I love this man as he is. I no longer love him as he was because that is no longer what he is. In fact, to help keep my emotions in tow, I have not been allowing myself to think too much about the past, about the wonderful times, about our wonderful relationship. I have been working very hard to remain here and now, in the present, in the moment in fact.

And I realized that I love this shell of a man, this remnant of a man, this handicapped man, this mentally deficient man. I love my Gregory with all my heart. No matter how much of him is gone, I love him even more. Maybe MORE THAN EVER!

What is it that I love about him, I do not know for sure. But the essence of the man I have loved for over 39 years still exists in him and in me. The love and dedication and support and loyalty and responsibility we had for each other continues as long as I am able to hold up my half of the bargain. Happy Valentine's Day Gregory. I Love You!

Thursday, March 28, 2013

Meditation: Round 2: Practice 4 & 5

Just to keep track, I skipped Practice 4 because I was ill.

Practice 5 presented an interesting shift for me in several ways.

1) Previously, a day or two before our meeting, I would think about possible Intentions and Heartfelt Desires. This time, I decided to wait and see what "arrived" as I was settling in and getting into the meditation.

2) Another thing that I am more aware of is a "spiraling" of lessons with each new appearance bringing a deeper, more coherent understanding of the idea, emotion, experience, etc that presents itself.

3) During the period of my deepest calm, I became aware of what I would describe as Black (visually) but more An Absence (emotionally & intellectually.) Things would come and go without disrupting my meditation.

At one point a man showed up, I acknowledged him and continued my meditation without needing to know who he was, or what he wanted, or what he represented.

Another time a beautiful, sweet, pink fondant ribbon swirled in my Black, maybe because it was also my birthday and I was thinking of cake but it didn't matter I continued my meditation.

4) At times one needs to pause and enter the moment as it presents itself for lessons to be learned, but other options include setting it aside to deal with at a later time, or deciding that it is not important to deal with the distraction at all and recognizing it for what it is: a distraction.

During Practice 5 Corinne decided to spend a lot of time focusing on the body, energy, and health. While I did "scan" my body and reaffirm my excellent health, I did not end up staying with Corinne's guidance but rather revisited the concept of Essential Self which Corinne had mentioned in her opening comments.
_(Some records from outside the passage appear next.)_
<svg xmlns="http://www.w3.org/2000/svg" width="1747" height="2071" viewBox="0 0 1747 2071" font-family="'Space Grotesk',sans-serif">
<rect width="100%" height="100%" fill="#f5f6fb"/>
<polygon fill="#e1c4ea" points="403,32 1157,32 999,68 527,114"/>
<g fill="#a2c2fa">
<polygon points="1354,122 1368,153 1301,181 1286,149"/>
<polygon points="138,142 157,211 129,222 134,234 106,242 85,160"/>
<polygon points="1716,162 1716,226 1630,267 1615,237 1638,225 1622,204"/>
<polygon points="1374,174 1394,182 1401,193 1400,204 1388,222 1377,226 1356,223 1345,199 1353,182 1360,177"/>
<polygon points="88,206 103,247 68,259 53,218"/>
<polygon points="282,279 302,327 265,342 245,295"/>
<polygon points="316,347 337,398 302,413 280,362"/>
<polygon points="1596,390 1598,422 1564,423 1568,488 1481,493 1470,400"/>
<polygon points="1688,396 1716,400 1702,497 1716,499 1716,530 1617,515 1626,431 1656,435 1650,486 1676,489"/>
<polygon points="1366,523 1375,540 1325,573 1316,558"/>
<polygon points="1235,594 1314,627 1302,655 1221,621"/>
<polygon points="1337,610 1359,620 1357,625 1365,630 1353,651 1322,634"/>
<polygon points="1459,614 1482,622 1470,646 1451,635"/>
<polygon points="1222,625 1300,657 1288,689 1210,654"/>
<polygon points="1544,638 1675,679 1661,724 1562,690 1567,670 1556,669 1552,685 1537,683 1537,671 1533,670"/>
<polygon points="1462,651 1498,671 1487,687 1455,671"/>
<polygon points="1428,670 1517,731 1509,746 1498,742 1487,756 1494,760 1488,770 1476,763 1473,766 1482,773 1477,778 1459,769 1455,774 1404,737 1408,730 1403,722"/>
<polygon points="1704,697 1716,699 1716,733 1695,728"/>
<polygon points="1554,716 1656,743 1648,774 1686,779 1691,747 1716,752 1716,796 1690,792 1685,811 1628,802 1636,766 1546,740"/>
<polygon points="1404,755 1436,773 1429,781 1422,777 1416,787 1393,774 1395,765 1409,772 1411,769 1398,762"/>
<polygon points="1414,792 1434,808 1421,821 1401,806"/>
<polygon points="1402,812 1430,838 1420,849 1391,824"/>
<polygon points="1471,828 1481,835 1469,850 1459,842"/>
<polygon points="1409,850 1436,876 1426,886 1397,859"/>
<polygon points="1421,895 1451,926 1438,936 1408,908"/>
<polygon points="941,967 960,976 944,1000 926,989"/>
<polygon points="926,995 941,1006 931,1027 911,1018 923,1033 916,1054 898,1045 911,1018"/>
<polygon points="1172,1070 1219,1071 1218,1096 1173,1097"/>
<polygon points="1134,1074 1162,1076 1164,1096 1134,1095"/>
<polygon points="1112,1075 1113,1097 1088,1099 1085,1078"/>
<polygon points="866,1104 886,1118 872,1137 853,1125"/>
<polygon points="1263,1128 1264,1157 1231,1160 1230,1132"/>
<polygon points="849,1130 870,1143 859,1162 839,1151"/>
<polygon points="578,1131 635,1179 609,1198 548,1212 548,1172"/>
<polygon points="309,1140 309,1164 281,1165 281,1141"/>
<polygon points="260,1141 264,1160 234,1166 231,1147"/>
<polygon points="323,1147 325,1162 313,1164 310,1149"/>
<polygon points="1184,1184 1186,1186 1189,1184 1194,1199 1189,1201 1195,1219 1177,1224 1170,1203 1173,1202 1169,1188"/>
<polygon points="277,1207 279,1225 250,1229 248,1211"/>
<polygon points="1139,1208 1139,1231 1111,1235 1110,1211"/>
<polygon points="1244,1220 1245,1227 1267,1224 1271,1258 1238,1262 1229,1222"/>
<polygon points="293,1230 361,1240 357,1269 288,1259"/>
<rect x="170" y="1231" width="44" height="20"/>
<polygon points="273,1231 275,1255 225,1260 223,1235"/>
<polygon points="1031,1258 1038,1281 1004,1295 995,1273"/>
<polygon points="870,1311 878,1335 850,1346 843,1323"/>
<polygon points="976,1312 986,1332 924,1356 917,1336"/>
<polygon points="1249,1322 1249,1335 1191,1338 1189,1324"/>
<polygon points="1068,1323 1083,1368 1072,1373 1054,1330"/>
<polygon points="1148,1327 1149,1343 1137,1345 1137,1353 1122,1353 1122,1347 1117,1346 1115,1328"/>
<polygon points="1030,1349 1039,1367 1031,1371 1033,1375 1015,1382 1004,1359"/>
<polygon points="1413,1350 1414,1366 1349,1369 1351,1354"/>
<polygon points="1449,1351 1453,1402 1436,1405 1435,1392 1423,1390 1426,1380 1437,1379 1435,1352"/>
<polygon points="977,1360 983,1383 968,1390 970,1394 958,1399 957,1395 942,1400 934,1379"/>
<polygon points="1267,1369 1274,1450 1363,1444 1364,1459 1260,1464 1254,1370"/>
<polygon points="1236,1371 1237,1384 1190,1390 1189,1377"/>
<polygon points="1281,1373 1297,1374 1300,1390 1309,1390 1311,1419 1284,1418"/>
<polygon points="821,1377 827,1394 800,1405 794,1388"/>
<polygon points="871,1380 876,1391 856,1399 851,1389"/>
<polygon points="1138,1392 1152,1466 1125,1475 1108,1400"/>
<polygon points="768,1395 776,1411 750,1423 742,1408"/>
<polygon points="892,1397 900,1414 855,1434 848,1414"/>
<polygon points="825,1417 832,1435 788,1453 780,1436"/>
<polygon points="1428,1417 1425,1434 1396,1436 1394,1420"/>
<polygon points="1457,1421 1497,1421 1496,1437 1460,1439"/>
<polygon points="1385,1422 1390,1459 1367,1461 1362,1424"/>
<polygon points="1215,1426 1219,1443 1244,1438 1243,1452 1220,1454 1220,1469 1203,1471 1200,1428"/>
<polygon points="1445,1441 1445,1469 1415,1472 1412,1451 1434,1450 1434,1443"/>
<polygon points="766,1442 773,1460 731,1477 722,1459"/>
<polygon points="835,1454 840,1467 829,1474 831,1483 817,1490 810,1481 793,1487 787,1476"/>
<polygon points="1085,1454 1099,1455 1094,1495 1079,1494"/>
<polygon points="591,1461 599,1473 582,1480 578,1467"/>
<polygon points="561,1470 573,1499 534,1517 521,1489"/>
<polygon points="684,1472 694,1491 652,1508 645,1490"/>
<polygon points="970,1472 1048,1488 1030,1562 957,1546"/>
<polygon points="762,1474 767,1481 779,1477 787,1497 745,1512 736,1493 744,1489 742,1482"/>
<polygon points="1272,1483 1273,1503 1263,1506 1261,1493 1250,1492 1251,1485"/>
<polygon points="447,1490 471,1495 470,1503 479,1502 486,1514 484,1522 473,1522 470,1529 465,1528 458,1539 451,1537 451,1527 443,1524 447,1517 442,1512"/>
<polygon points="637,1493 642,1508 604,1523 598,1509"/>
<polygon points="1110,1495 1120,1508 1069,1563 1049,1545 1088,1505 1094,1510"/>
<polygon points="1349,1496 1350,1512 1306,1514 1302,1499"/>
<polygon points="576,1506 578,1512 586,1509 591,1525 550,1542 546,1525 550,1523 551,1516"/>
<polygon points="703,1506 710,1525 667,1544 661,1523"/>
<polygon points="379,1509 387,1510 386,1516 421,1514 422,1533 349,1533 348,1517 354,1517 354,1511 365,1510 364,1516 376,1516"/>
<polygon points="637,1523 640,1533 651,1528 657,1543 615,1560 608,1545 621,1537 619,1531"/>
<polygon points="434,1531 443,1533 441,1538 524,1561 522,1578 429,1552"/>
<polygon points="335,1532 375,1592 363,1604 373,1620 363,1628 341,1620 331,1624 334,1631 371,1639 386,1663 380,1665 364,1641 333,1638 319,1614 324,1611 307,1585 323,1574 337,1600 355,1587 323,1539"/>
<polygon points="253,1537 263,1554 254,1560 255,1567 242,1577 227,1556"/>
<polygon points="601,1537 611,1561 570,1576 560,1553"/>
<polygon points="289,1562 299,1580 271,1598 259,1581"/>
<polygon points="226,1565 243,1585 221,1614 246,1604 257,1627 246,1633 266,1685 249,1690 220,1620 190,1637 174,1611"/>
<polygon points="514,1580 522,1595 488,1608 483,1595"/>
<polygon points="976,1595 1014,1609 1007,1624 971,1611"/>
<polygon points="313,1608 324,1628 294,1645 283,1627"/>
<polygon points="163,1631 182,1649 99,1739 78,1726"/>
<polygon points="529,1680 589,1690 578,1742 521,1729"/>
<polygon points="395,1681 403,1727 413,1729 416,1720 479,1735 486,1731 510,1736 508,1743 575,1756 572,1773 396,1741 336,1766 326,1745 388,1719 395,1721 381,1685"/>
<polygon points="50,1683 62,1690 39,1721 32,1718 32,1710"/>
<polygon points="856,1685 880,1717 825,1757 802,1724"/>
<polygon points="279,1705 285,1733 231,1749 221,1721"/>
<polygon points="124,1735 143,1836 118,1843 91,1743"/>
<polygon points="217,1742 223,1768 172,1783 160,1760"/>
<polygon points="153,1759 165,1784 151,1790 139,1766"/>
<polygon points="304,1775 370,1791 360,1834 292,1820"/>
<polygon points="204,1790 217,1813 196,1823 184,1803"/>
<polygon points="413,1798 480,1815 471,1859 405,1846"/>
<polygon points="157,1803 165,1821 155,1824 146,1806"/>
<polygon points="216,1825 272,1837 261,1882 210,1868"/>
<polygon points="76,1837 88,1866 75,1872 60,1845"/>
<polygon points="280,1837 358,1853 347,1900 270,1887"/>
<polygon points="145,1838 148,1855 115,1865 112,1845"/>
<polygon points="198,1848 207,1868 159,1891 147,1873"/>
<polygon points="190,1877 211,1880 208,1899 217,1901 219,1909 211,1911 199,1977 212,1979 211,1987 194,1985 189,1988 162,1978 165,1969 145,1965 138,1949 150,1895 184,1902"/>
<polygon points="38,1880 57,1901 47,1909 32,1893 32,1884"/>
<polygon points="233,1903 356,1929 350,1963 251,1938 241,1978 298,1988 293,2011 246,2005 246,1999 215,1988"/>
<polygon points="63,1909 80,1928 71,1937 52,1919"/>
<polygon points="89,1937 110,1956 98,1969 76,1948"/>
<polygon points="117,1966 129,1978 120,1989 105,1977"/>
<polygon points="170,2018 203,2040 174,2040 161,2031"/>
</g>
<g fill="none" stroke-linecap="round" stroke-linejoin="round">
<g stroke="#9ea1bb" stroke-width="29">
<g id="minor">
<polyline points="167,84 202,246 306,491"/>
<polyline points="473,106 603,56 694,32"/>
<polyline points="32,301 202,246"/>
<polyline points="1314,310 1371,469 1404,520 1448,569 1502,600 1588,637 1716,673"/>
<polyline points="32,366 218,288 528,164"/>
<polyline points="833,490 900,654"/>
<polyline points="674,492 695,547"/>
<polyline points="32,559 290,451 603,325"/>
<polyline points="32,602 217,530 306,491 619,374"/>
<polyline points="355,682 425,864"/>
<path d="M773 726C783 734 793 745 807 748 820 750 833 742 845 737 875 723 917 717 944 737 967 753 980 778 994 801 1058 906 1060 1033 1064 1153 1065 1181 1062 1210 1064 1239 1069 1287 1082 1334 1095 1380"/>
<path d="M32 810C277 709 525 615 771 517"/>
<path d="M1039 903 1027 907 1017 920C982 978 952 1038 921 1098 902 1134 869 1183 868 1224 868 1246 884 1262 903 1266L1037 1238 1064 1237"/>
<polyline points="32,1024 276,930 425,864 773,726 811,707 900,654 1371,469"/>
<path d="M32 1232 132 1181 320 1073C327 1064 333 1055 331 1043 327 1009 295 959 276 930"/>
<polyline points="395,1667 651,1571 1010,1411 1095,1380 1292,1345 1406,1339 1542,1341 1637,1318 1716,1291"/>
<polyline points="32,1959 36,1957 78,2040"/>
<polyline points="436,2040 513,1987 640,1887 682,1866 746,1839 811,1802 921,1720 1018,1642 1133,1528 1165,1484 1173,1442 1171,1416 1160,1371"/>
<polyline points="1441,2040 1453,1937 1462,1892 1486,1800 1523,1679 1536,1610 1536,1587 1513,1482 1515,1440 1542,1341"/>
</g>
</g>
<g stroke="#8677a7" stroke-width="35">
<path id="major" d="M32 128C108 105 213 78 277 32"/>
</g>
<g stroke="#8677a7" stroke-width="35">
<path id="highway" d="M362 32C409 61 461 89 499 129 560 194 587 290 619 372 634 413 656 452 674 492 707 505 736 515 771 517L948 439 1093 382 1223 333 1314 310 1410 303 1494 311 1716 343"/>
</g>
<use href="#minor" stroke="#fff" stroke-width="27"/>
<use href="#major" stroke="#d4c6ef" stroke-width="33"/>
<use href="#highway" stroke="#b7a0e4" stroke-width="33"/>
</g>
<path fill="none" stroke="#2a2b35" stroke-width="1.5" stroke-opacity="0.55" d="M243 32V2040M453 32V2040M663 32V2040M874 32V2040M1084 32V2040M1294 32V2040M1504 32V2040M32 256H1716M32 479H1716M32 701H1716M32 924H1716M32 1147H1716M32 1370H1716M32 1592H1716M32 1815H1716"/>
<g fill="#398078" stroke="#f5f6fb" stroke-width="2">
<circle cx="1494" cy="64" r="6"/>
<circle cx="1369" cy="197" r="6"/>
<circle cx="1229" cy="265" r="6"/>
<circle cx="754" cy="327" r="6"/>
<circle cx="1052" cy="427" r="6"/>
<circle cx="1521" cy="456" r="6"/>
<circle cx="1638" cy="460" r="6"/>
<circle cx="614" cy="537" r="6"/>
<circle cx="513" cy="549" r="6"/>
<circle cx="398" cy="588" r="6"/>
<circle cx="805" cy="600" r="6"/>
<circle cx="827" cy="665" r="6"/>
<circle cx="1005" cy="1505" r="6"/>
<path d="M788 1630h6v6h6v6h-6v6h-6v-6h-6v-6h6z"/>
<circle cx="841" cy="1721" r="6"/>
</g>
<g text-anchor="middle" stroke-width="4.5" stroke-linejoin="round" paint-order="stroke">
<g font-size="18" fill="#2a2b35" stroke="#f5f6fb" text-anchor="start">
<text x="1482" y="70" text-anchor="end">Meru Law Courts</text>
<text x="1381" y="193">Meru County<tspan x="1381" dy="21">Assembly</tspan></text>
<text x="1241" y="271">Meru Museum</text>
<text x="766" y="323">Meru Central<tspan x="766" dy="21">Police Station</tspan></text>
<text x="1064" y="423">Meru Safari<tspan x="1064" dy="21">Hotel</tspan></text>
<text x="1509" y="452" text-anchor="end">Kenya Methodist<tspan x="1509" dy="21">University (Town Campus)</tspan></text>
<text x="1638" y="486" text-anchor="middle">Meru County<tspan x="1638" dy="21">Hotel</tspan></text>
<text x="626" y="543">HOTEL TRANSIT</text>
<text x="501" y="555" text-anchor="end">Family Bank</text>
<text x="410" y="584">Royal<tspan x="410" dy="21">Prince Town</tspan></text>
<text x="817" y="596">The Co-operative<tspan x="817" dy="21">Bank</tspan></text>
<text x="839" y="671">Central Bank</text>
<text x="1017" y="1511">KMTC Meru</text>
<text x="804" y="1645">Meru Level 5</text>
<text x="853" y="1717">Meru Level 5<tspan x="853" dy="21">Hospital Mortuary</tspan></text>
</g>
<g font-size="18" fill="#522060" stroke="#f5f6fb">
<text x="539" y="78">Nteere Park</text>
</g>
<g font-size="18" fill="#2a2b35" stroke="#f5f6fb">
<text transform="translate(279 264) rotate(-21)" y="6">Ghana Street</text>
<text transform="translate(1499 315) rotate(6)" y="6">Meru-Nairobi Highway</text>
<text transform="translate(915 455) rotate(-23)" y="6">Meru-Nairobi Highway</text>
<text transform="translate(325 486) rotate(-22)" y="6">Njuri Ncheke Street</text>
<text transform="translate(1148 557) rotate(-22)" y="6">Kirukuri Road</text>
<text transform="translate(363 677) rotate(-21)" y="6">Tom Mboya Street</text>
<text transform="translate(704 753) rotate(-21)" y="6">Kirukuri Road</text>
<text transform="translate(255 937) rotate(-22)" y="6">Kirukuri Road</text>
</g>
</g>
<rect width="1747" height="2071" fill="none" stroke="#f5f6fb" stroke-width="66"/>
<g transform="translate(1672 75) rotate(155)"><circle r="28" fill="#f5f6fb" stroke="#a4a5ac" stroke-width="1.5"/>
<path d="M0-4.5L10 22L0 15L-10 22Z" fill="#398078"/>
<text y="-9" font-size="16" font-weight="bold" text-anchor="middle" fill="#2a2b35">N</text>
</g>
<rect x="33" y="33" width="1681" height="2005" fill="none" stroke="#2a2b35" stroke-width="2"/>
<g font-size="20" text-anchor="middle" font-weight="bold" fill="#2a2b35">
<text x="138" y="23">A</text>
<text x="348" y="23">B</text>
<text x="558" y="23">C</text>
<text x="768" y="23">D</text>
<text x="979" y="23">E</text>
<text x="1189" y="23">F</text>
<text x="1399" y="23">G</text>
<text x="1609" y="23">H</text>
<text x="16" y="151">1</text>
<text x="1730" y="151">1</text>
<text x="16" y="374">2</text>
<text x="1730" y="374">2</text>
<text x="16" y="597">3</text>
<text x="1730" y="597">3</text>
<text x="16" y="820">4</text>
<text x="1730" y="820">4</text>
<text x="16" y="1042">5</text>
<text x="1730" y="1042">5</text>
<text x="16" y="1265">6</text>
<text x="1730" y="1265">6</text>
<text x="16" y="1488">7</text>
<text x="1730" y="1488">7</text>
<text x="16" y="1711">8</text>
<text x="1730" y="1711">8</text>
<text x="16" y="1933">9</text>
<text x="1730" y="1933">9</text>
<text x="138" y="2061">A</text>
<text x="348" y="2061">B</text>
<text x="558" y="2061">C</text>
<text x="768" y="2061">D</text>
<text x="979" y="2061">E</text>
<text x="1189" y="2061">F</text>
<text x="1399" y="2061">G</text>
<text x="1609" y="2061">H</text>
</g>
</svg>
She talked about the difficulty some people have in looking closely at their Essential Self, that self which is closer to being in touch with the universe and away from one's experiences, societal agreements, religious figure and parent pronouncements. In other words free from any biases, real or imagined, true or not, that tend to color who we are, what we think, and how we approach our day to day lives. Our PURE ESSENCE.

In the past I have had trouble focusing on my Essential Self, knowing it exists deep within me but somehow not being able or comfortable enough to dig down for a close look. In relation to the Essential Self, this time I revisited a Triumvirate of Self that I have been aware of, fine tuned it, and added the Essential Self as a fourth level.

I started out with my Public Self which I allow everyone to see, my Private Self which I only allow close loved ones to see, and my Secret Self which only I know about and which I would never share with anyone.

This understanding allowed me to arrive at the fourth self or Essential Self, as defined above. It was easier to look at my Essential Self without fear or difficulty when seeing it on this Continuum of Self from most external and visible to most internal and sacred.

Each time I experience a Mindful Meditation Practice, Yoga Nidra, I seem to arrive at a new place of comfort with myself, my relationship with Gregory, and with my world. Time well spent.